The deeper bond between circumcision and baptism can be found in the biblical concept of covenant. The community of faith called into being by God is bound to God, to one another, and to a particular pattern of life. For the ancient Israelites, that distinctive pattern of life was defined by the Torah or the Law; for Christian churches baptism serves as the parallel. Speaking to the pattern of regeneration that should issue forth in the life of baptized children—should they live long enough to reach the age of instruction—Calvin held that they should be taught so that, "They will recognize how in all their life they should do nothing else than meditate on and practice this regeneration of which they bear the mark from their childhood." In other words, baptism provides the paradigm for the entirety of the Christian life. The covenantal community of the baptized is marked by daily dying and rising with Christ—which Calvin in other places referred to as "mortification" and "vivification." In this, Calvin simply yet profoundly brought out the meaning of Paul's teaching about the implications of baptism for the Christian life in Romans 6.
The doctrine of election provided the foundation for all of Calvin's teaching about baptism. The salvation to which baptism functions as sign and witness depends solely upon God's choice and action, not on human initiative. Calvin put a fine point on this teaching when speaking of baptized infants who die:
Children who receive the sign of regeneration and renewal, and who die in this world before coming to the age of understanding, if they are the Lord's elect they are regenerated and renewed by His Spirit as He pleases according to His power which is hidden form us and incomprehensible to us.

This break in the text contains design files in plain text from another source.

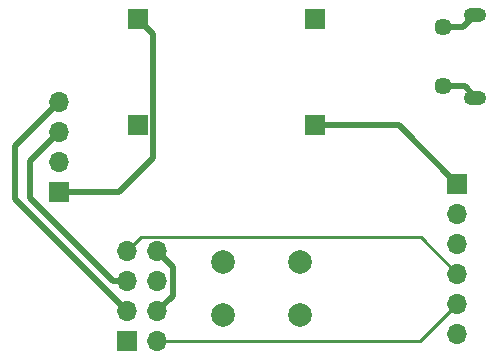
<source format=gbr>
%TF.GenerationSoftware,KiCad,Pcbnew,7.0.9-7.0.9~ubuntu22.04.1*%
%TF.CreationDate,2023-12-22T13:51:18+00:00*%
%TF.ProjectId,wifi_temp_sensor,77696669-5f74-4656-9d70-5f73656e736f,rev?*%
%TF.SameCoordinates,Original*%
%TF.FileFunction,Copper,L2,Bot*%
%TF.FilePolarity,Positive*%
%FSLAX46Y46*%
G04 Gerber Fmt 4.6, Leading zero omitted, Abs format (unit mm)*
G04 Created by KiCad (PCBNEW 7.0.9-7.0.9~ubuntu22.04.1) date 2023-12-22 13:51:18*
%MOMM*%
%LPD*%
G01*
G04 APERTURE LIST*
%TA.AperFunction,ComponentPad*%
%ADD10R,1.700000X1.700000*%
%TD*%
%TA.AperFunction,ComponentPad*%
%ADD11O,1.700000X1.700000*%
%TD*%
%TA.AperFunction,ComponentPad*%
%ADD12C,2.000000*%
%TD*%
%TA.AperFunction,ComponentPad*%
%ADD13O,1.900000X1.200000*%
%TD*%
%TA.AperFunction,ComponentPad*%
%ADD14C,1.450000*%
%TD*%
%TA.AperFunction,Conductor*%
%ADD15C,0.500000*%
%TD*%
%TA.AperFunction,Conductor*%
%ADD16C,0.250000*%
%TD*%
G04 APERTURE END LIST*
D10*
%TO.P,J4,1,Pin_1*%
%TO.N,GND*%
X211455000Y-43180000D03*
D11*
%TO.P,J4,2,Pin_2*%
%TO.N,unconnected-(J4-Pin_2-Pad2)*%
X211455000Y-45720000D03*
%TO.P,J4,3,Pin_3*%
%TO.N,+5V*%
X211455000Y-48260000D03*
%TO.P,J4,4,Pin_4*%
%TO.N,ESP_Rx*%
X211455000Y-50800000D03*
%TO.P,J4,5,Pin_5*%
%TO.N,ESP_Tx*%
X211455000Y-53340000D03*
%TO.P,J4,6,Pin_6*%
%TO.N,unconnected-(J4-Pin_6-Pad6)*%
X211455000Y-55880000D03*
%TD*%
%TO.P,J3,4,Pin_4*%
%TO.N,SDA*%
X177755000Y-36235000D03*
%TO.P,J3,3,Pin_3*%
%TO.N,SCL*%
X177755000Y-38775000D03*
%TO.P,J3,2,Pin_2*%
%TO.N,GND*%
X177755000Y-41315000D03*
D10*
%TO.P,J3,1,Pin_1*%
%TO.N,+3.3V*%
X177755000Y-43855000D03*
%TD*%
D12*
%TO.P,SW1,1*%
%TO.N,SCL*%
X198120000Y-49820000D03*
X191620000Y-49820000D03*
%TO.P,SW1,2*%
%TO.N,+3.3V*%
X198120000Y-54320000D03*
X191620000Y-54320000D03*
%TD*%
D10*
%TO.P,J8,1,Pin_1*%
%TO.N,GND*%
X184390000Y-38210000D03*
%TD*%
%TO.P,J6,1,Pin_1*%
%TO.N,GND*%
X199390000Y-38210000D03*
%TD*%
D11*
%TO.P,J2,8,Pin_8*%
%TO.N,+3.3V*%
X186055000Y-48895000D03*
%TO.P,J2,7,Pin_7*%
%TO.N,ESP_Rx*%
X183515000Y-48895000D03*
%TO.P,J2,6,Pin_6*%
%TO.N,unconnected-(J2-Pin_6-Pad6)*%
X186055000Y-51435000D03*
%TO.P,J2,5,Pin_5*%
%TO.N,SCL*%
X183515000Y-51435000D03*
%TO.P,J2,4,Pin_4*%
%TO.N,+3.3V*%
X186055000Y-53975000D03*
%TO.P,J2,3,Pin_3*%
%TO.N,SDA*%
X183515000Y-53975000D03*
%TO.P,J2,2,Pin_2*%
%TO.N,ESP_Tx*%
X186055000Y-56515000D03*
D10*
%TO.P,J2,1,Pin_1*%
%TO.N,GND*%
X183515000Y-56515000D03*
%TD*%
D13*
%TO.P,J1,6,Shield*%
%TO.N,unconnected-(J1-Shield-Pad6)*%
X212962500Y-28917500D03*
D14*
X210262500Y-34917500D03*
D13*
X212962500Y-35917500D03*
D14*
X210262500Y-29917500D03*
%TD*%
D10*
%TO.P,5VIN1,1,Pin_1*%
%TO.N,+5V*%
X199390000Y-29210000D03*
%TD*%
%TO.P,3_3VOUT1,1,Pin_1*%
%TO.N,+3.3V*%
X184390000Y-29210000D03*
%TD*%
D15*
%TO.N,unconnected-(J1-Shield-Pad6)*%
X212962500Y-35917500D02*
X212962500Y-35797500D01*
X212962500Y-35797500D02*
X212082500Y-34917500D01*
X212082500Y-34917500D02*
X210262500Y-34917500D01*
X210262500Y-29917500D02*
X211962500Y-29917500D01*
X211962500Y-29917500D02*
X212962500Y-28917500D01*
%TO.N,+3.3V*%
X184390000Y-29210000D02*
X185690000Y-30510000D01*
X185690000Y-30510000D02*
X185690000Y-41005000D01*
X185690000Y-41005000D02*
X182840000Y-43855000D01*
X182840000Y-43855000D02*
X177755000Y-43855000D01*
%TO.N,SDA*%
X183515000Y-53975000D02*
X173990000Y-44450000D01*
X173990000Y-44450000D02*
X173990000Y-40000000D01*
X173990000Y-40000000D02*
X177755000Y-36235000D01*
%TO.N,SCL*%
X183515000Y-51435000D02*
X182312919Y-51435000D01*
X182312919Y-51435000D02*
X175260000Y-44382081D01*
X175260000Y-44382081D02*
X175260000Y-41270000D01*
X175260000Y-41270000D02*
X177755000Y-38775000D01*
%TO.N,GND*%
X199390000Y-38210000D02*
X206485000Y-38210000D01*
X206485000Y-38210000D02*
X211455000Y-43180000D01*
D16*
%TO.N,ESP_Tx*%
X186055000Y-56515000D02*
X208280000Y-56515000D01*
X208280000Y-56515000D02*
X211455000Y-53340000D01*
%TO.N,ESP_Rx*%
X183515000Y-48895000D02*
X184690000Y-47720000D01*
X184690000Y-47720000D02*
X208375000Y-47720000D01*
X208375000Y-47720000D02*
X211455000Y-50800000D01*
D15*
%TO.N,+3.3V*%
X186055000Y-53975000D02*
X187355000Y-52675000D01*
X187355000Y-52675000D02*
X187355000Y-50195000D01*
X187355000Y-50195000D02*
X186055000Y-48895000D01*
X186400000Y-54320000D02*
X186055000Y-53975000D01*
%TD*%
M02*

</source>
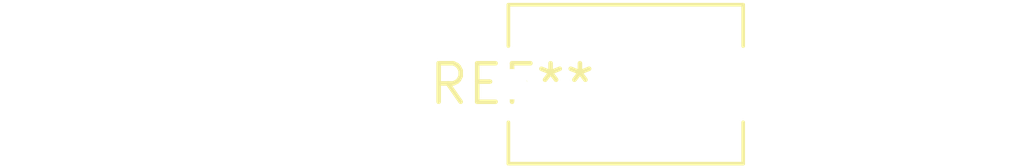
<source format=kicad_pcb>
(kicad_pcb (version 20240108) (generator pcbnew)

  (general
    (thickness 1.6)
  )

  (paper "A4")
  (layers
    (0 "F.Cu" signal)
    (31 "B.Cu" signal)
    (32 "B.Adhes" user "B.Adhesive")
    (33 "F.Adhes" user "F.Adhesive")
    (34 "B.Paste" user)
    (35 "F.Paste" user)
    (36 "B.SilkS" user "B.Silkscreen")
    (37 "F.SilkS" user "F.Silkscreen")
    (38 "B.Mask" user)
    (39 "F.Mask" user)
    (40 "Dwgs.User" user "User.Drawings")
    (41 "Cmts.User" user "User.Comments")
    (42 "Eco1.User" user "User.Eco1")
    (43 "Eco2.User" user "User.Eco2")
    (44 "Edge.Cuts" user)
    (45 "Margin" user)
    (46 "B.CrtYd" user "B.Courtyard")
    (47 "F.CrtYd" user "F.Courtyard")
    (48 "B.Fab" user)
    (49 "F.Fab" user)
    (50 "User.1" user)
    (51 "User.2" user)
    (52 "User.3" user)
    (53 "User.4" user)
    (54 "User.5" user)
    (55 "User.6" user)
    (56 "User.7" user)
    (57 "User.8" user)
    (58 "User.9" user)
  )

  (setup
    (pad_to_mask_clearance 0)
    (pcbplotparams
      (layerselection 0x00010fc_ffffffff)
      (plot_on_all_layers_selection 0x0000000_00000000)
      (disableapertmacros false)
      (usegerberextensions false)
      (usegerberattributes false)
      (usegerberadvancedattributes false)
      (creategerberjobfile false)
      (dashed_line_dash_ratio 12.000000)
      (dashed_line_gap_ratio 3.000000)
      (svgprecision 4)
      (plotframeref false)
      (viasonmask false)
      (mode 1)
      (useauxorigin false)
      (hpglpennumber 1)
      (hpglpenspeed 20)
      (hpglpendiameter 15.000000)
      (dxfpolygonmode false)
      (dxfimperialunits false)
      (dxfusepcbnewfont false)
      (psnegative false)
      (psa4output false)
      (plotreference false)
      (plotvalue false)
      (plotinvisibletext false)
      (sketchpadsonfab false)
      (subtractmaskfromsilk false)
      (outputformat 1)
      (mirror false)
      (drillshape 1)
      (scaleselection 1)
      (outputdirectory "")
    )
  )

  (net 0 "")

  (footprint "C_Disc_D7.5mm_W5.0mm_P7.50mm" (layer "F.Cu") (at 0 0))

)

</source>
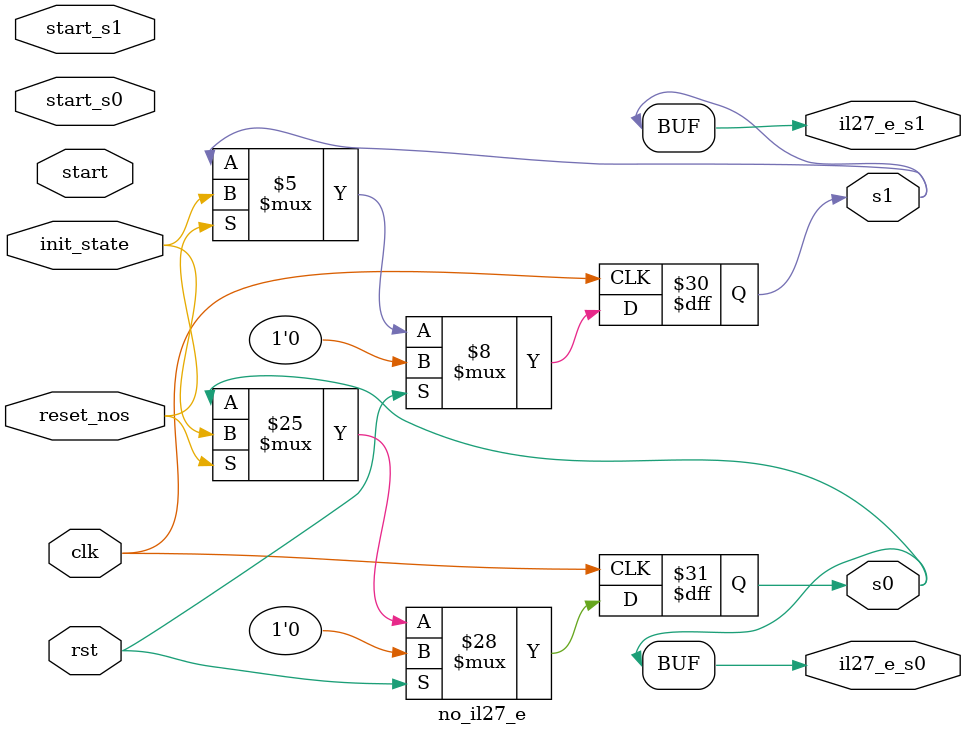
<source format=v>

module no_il27_e
(
  input clk,
  input start,
  input rst,
  input reset_nos,
  input start_s0,
  input start_s1,
  input init_state,
  output reg [1-1:0] s0,
  output reg [1-1:0] s1,
  output [1-1:0] il27_e_s0,
  output [1-1:0] il27_e_s1
);

  reg pass;

  always @(posedge clk) begin
    if(rst) begin
      s0 <= 1'd0;
      pass <= 1'b0;
    end else begin
      if(reset_nos) begin
        s0 <= init_state;
        pass <= 1;
      end else begin
        if(start_s0) begin
          if(pass) begin
            s0 <=  s0 ;
            pass <= 0;
          end else begin
            pass <= 1;
          end
        end 
      end
    end
  end


  always @(posedge clk) begin
    if(rst) begin
      s1 <= 1'd0;
    end else begin
      if(reset_nos) begin
        s1 <= init_state;
      end else begin
        if(start_s1) begin
          s1 <=  s1 ;
        end 
      end
    end
  end

  assign il27_e_s0 = s0;
  assign il27_e_s1 = s1;

endmodule

</source>
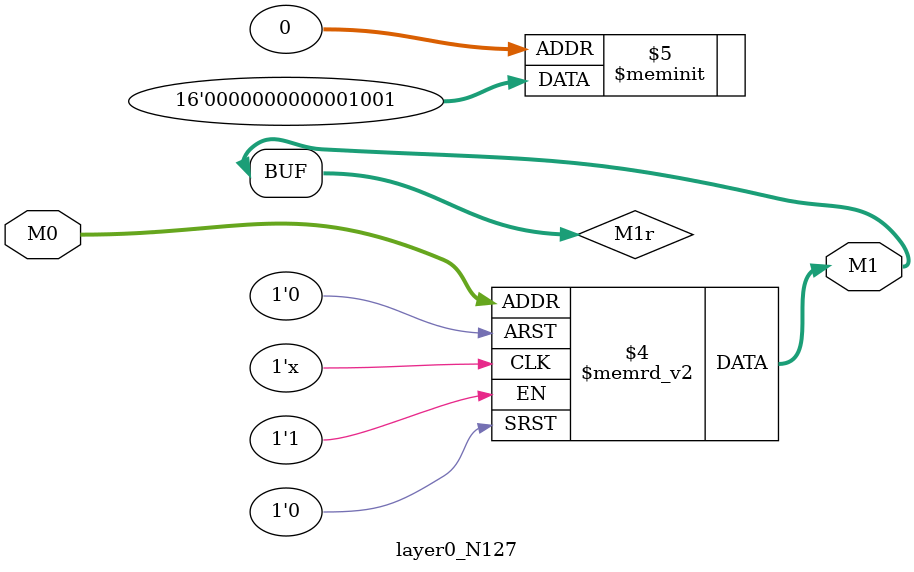
<source format=v>
module layer0_N127 ( input [2:0] M0, output [1:0] M1 );

	(*rom_style = "distributed" *) reg [1:0] M1r;
	assign M1 = M1r;
	always @ (M0) begin
		case (M0)
			3'b000: M1r = 2'b01;
			3'b100: M1r = 2'b00;
			3'b010: M1r = 2'b00;
			3'b110: M1r = 2'b00;
			3'b001: M1r = 2'b10;
			3'b101: M1r = 2'b00;
			3'b011: M1r = 2'b00;
			3'b111: M1r = 2'b00;

		endcase
	end
endmodule

</source>
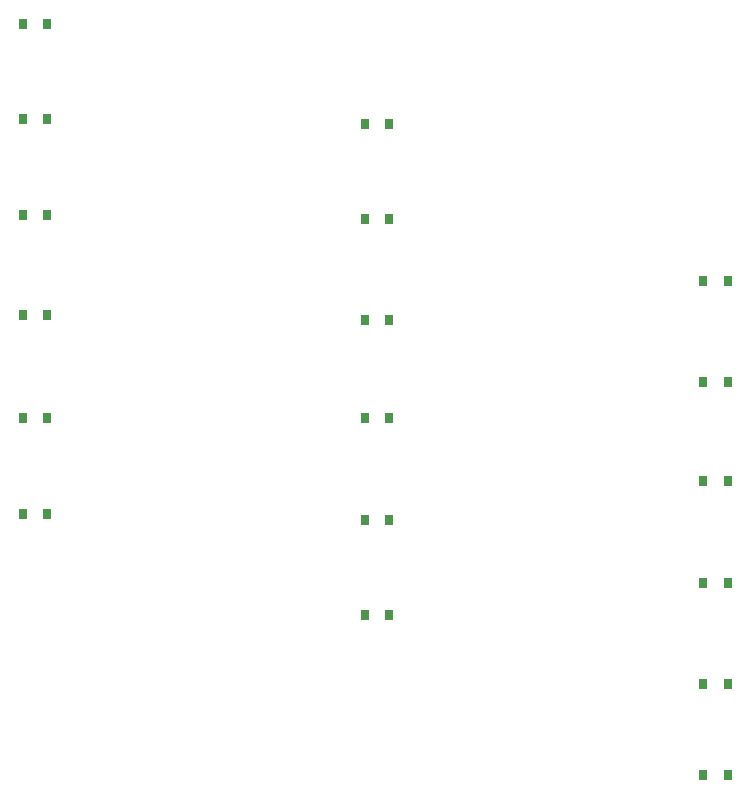
<source format=gtp>
G04 #@! TF.GenerationSoftware,KiCad,Pcbnew,(5.0.0-rc3-dev-5-g0013e0cad)*
G04 #@! TF.CreationDate,2018-07-11T14:46:06+01:00*
G04 #@! TF.ProjectId,Pride Badge,50726964652042616467652E6B696361,rev?*
G04 #@! TF.SameCoordinates,Original*
G04 #@! TF.FileFunction,Paste,Top*
G04 #@! TF.FilePolarity,Positive*
%FSLAX46Y46*%
G04 Gerber Fmt 4.6, Leading zero omitted, Abs format (unit mm)*
G04 Created by KiCad (PCBNEW (5.0.0-rc3-dev-5-g0013e0cad)) date 07/11/18 14:46:06*
%MOMM*%
%LPD*%
G01*
G04 APERTURE LIST*
%ADD10R,0.800000X0.900000*%
G04 APERTURE END LIST*
D10*
G04 #@! TO.C,DA1*
X88550000Y-56100000D03*
X90650000Y-56100000D03*
G04 #@! TD*
G04 #@! TO.C,DA2*
X119600000Y-64550000D03*
X117500000Y-64550000D03*
G04 #@! TD*
G04 #@! TO.C,DA3*
X146150000Y-77850000D03*
X148250000Y-77850000D03*
G04 #@! TD*
G04 #@! TO.C,DB1*
X90650000Y-64100000D03*
X88550000Y-64100000D03*
G04 #@! TD*
G04 #@! TO.C,DB2*
X119600000Y-72600000D03*
X117500000Y-72600000D03*
G04 #@! TD*
G04 #@! TO.C,DB3*
X148250000Y-86400000D03*
X146150000Y-86400000D03*
G04 #@! TD*
G04 #@! TO.C,DC1*
X88550000Y-72300000D03*
X90650000Y-72300000D03*
G04 #@! TD*
G04 #@! TO.C,DC2*
X119600000Y-81150000D03*
X117500000Y-81150000D03*
G04 #@! TD*
G04 #@! TO.C,DC3*
X146150000Y-94750000D03*
X148250000Y-94750000D03*
G04 #@! TD*
G04 #@! TO.C,DD1*
X90650000Y-80750000D03*
X88550000Y-80750000D03*
G04 #@! TD*
G04 #@! TO.C,DD2*
X117500000Y-89450000D03*
X119600000Y-89450000D03*
G04 #@! TD*
G04 #@! TO.C,DD3*
X148250000Y-103450000D03*
X146150000Y-103450000D03*
G04 #@! TD*
G04 #@! TO.C,DE1*
X88550000Y-89450000D03*
X90650000Y-89450000D03*
G04 #@! TD*
G04 #@! TO.C,DE2*
X119600000Y-98100000D03*
X117500000Y-98100000D03*
G04 #@! TD*
G04 #@! TO.C,DE3*
X146150000Y-111950000D03*
X148250000Y-111950000D03*
G04 #@! TD*
G04 #@! TO.C,DF1*
X90650000Y-97600000D03*
X88550000Y-97600000D03*
G04 #@! TD*
G04 #@! TO.C,DF2*
X117500000Y-106150000D03*
X119600000Y-106150000D03*
G04 #@! TD*
G04 #@! TO.C,DF3*
X146150000Y-119650000D03*
X148250000Y-119650000D03*
G04 #@! TD*
M02*

</source>
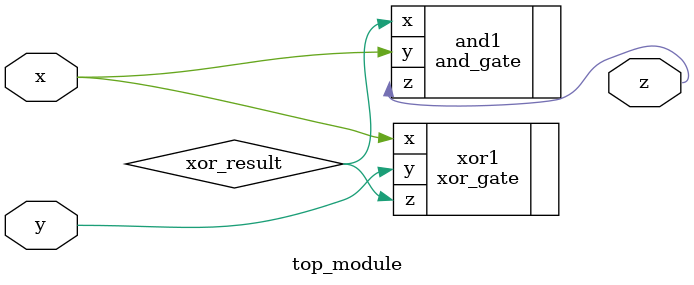
<source format=sv>
module top_module(
	input x,
	input y,
	output z);

	// Intermediate wire to store the XOR result
	wire xor_result;

	// XOR gate to compute the XOR of x and y
	xor_gate xor1(
		.x(x),
		.y(y),
		.z(xor_result)
	);

	// AND gate to compute the AND of the XOR result and x
	and_gate and1(
		.x(xor_result),
		.y(x),
		.z(z)
	);

endmodule

</source>
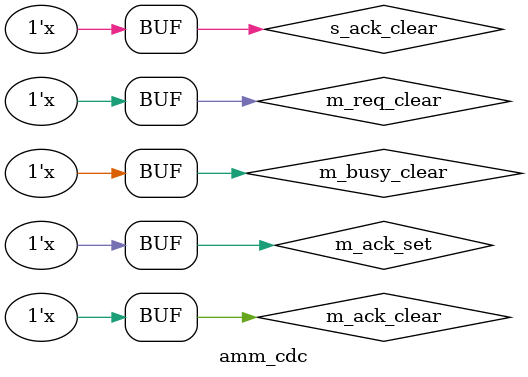
<source format=sv>
module amm_cdc #(
  parameter A_W           = 32,
  parameter D_W           = 64,
  parameter INPUT_REG_EN  = 1,
  parameter OUTPUT_REG_EN = 1,
  parameter PIPE_READ     = 1,
  parameter BURST_EN      = 0,
  parameter BURST_W       = 0
)(
  amm_if amm_if_m,
  amm_if amm_if_s
);

//******************************************
// Request assert logic
//******************************************

always_ff @( posedge amm_if_m.clk )
  if( m_req_stb )
    begin
      m_write <= amm_if_m.write;
      m_read  <= amm_if_m.read;
      m_addr  <= amm_if_m.address;
      if( amm_if_m.write )
        m_data <= amm_if_m.writedata;
    end

always_ff @( posedge amm_if_m.clk, posedge amm_if_m.rst )
  if( amm_if_m.rst )
    m_in_progress <= 1'b0;
  else
    if( m_req_set )
      m_in_progress <= 1'b1;
    else
      if( m_busy_clear )
        m_in_progress <= 1'b0;

assign m_req_en   = ( amm_if_m.write || amm_if_m.read );

assign m_req_set  = m_req_en && ~m_in_progress;

assign amm_if_m.waitrequest = m_in_progress;

//********************************************
// Handshake logic
//********************************************

always_ff @( posedge amm_if_m.clk, posedge amm_if_m.rst )
  if( amm_if_m.rst )
    m_req_flag <= 1'b0;
  else
    if( m_req_set )
      m_req_flag <= 1'b1;
    else
      if( m_req_clear )
        m_req_flag <= 1'b0;

always_ff @( posedge amm_if_s.clk )
  s_req_sync_reg <= { s_req_sync_reg[1:0], m_req_flag };

always_ff @( posedge amm_if_m.clk )
  m_ack_sync_reg <= { m_ack_sync_reg[1:0], s_ack_flag };

assign m_req_clear  =  m_ack_sync_reg[1] && ~m_ack_sync_reg[2];
assign m_busy_clear =  ~m_ack_sync_reg[1] &&  m_ack_sync_reg[2];

assign s_ack_set    =  s_req_sync_reg[1] && ~amm_if_s.waitrequest && ~s_ack_flag;
assign s_ack_clear  = ~s_req_sync_reg[1] &&  s_req_sync_reg[2];

always_ff @( posedge amm_if_s.clk, posedge amm_if_s.rst )
  if( amm_if_s.rst )
    s_ack_flag <= 1'b0;
  else
    if( s_ack_set )
      s_ack_flag <= 1'b1;
    else
      if( s_ack_clear )
        s_ack_flag <= 1'b0;

//******************************************
// Request answer logic
//******************************************

always_ff @( posedge amm_if_s.clk )
  if( s_ack_set )
    begin
      write_s <= write_m;
      read_s  <= read_m;
      addr_s  <= addr_m;
      if( write_m )
        data_s <= data_m;
    end
  else
    if( ~amm_if_s.waitrequest )
      begin
        write_s <= 1'b0;
        read_s  <= 1'b0;
      end

//****************************************
// Read transaction CDC
//****************************************

assign m_ack_set    =  m_ack_sync_reg[1] && ~m_ack_sync_reg[2];
assign m_ack_clear  = ~m_ack_sync_reg[1] &&  m_ack_sync_reg[2];

assign m_ack_set    =  m_ack_sync_reg[1] && ~m_ack_sync_reg[2];
assign m_ack_clear  = ~m_ack_sync_reg[1] &&  m_ack_sync_reg[2];

always_ff @( posedge amm_if_s.clk, posedge amm_if_s.rst )
  if( amm_if_s.rst )
    busy_s <= 1'b0;
  else
    if( s_req )
      busy_s <= 1'b1;
    else
      if( ~amm_if_s.waitrequest )
        busy_s <= 1'b0;

endmodule : amm_cdc


</source>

In this teaching, Calvin was merely working out the logical and necessary implications of his conclusions about what the Bible has to say about divine election in a more general sense. The issue of election and baptized children would require further development and nuance by Calvin in the years following this edition of the Institutes. The core affirmation, however, of divine initiative and prerogative remained constant in his reflections on both election and the ultimate status of the baptized who die in infancy.